## Your instructions
Show each line below that contains the word "What", copying each one in full. Case counts, so match capital and lowercase letters exactly.
Data for the task Start Marker
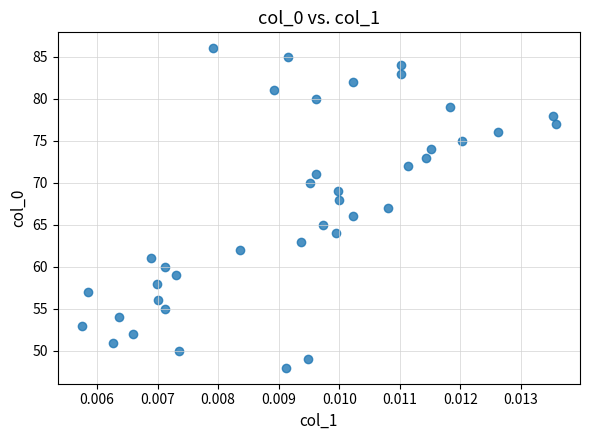

What is the range of Y values (max minus min)?

38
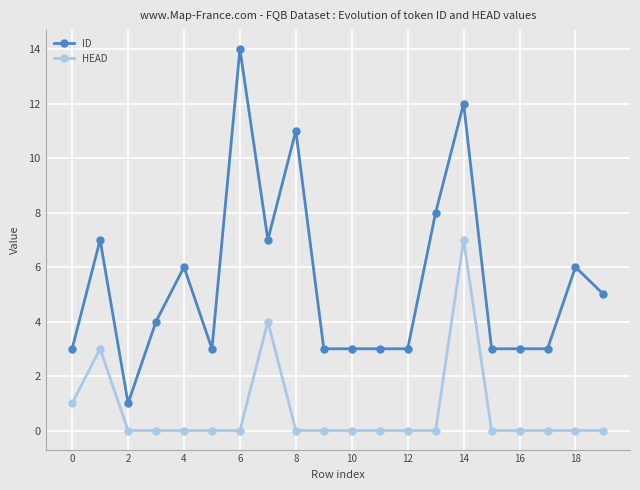

How many lines are shown in the chart?

2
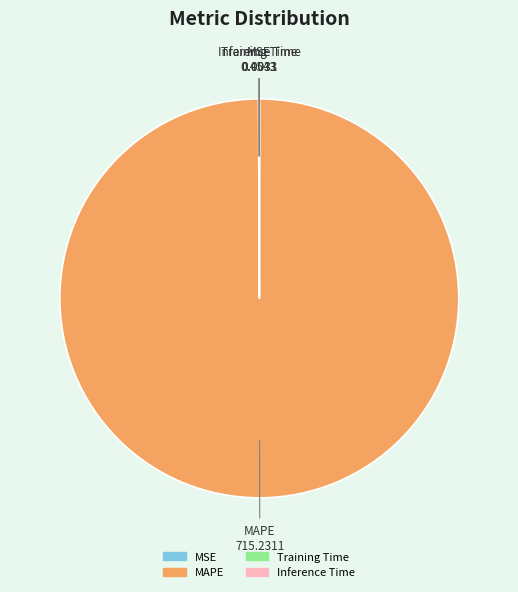

Does any single category account for the majority?

Yes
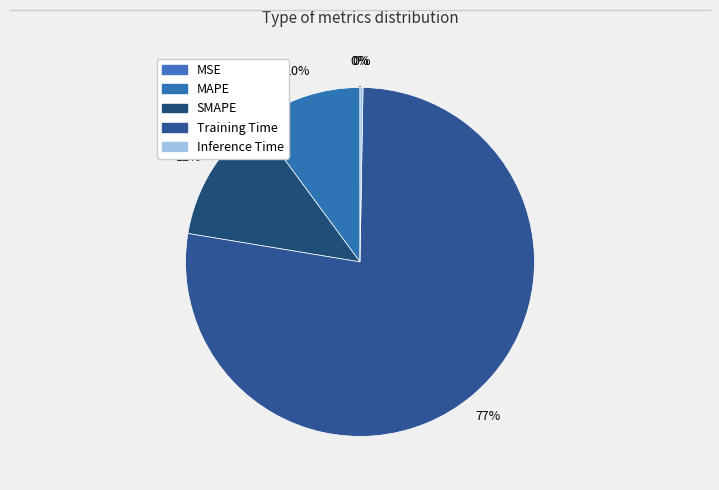

What is the largest slice in the pie chart?

Training Time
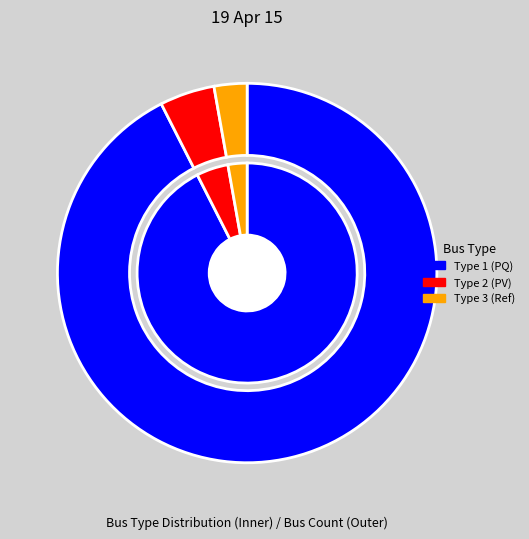

How many segments does this pie chart have?

3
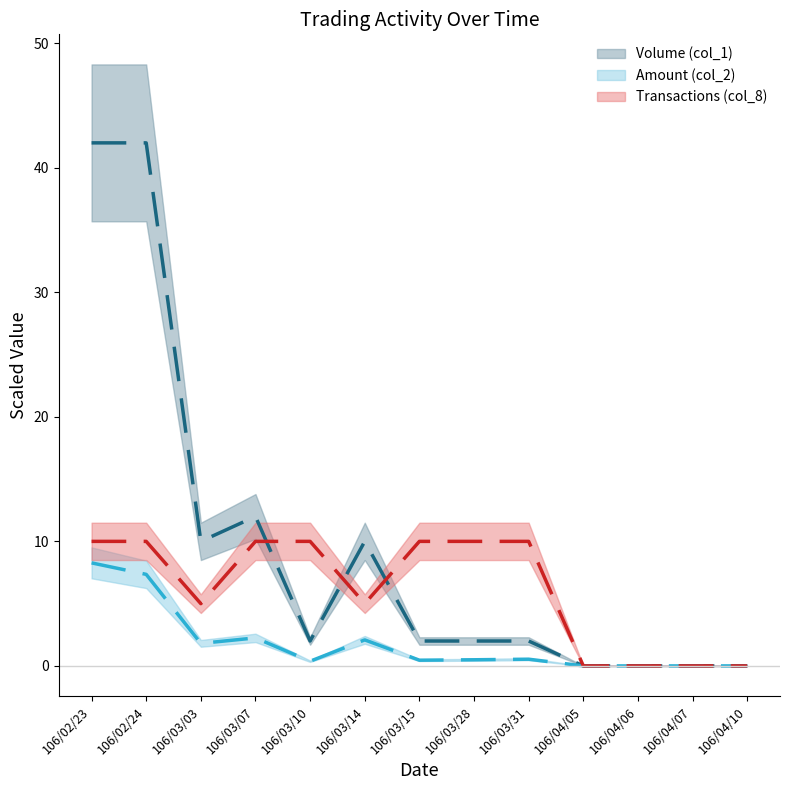

Rank the series at 106/02/24 from lowest to highest value.

Amount (col_2), Transactions (col_8), Volume (col_1)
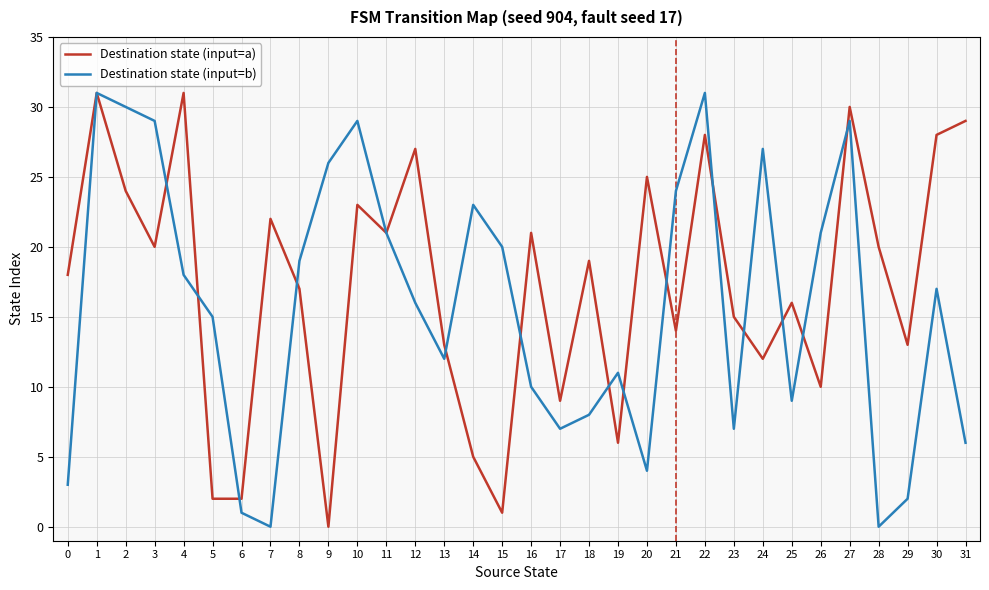

True or false: Destination state (input=b) has a value of 19 at 13.

False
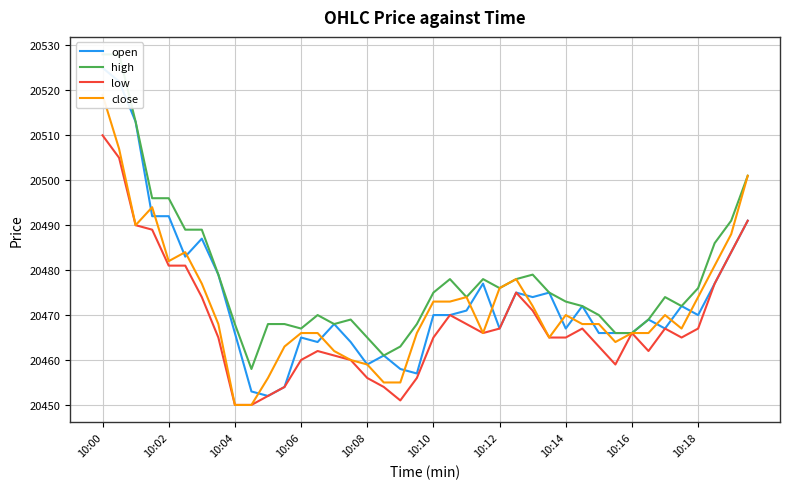

True or false: low and close cross at least once.

False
Data for the task End Marker
## Answer box
What is the range of Y values (max minus min)?
What is the largest slice in the pie chart?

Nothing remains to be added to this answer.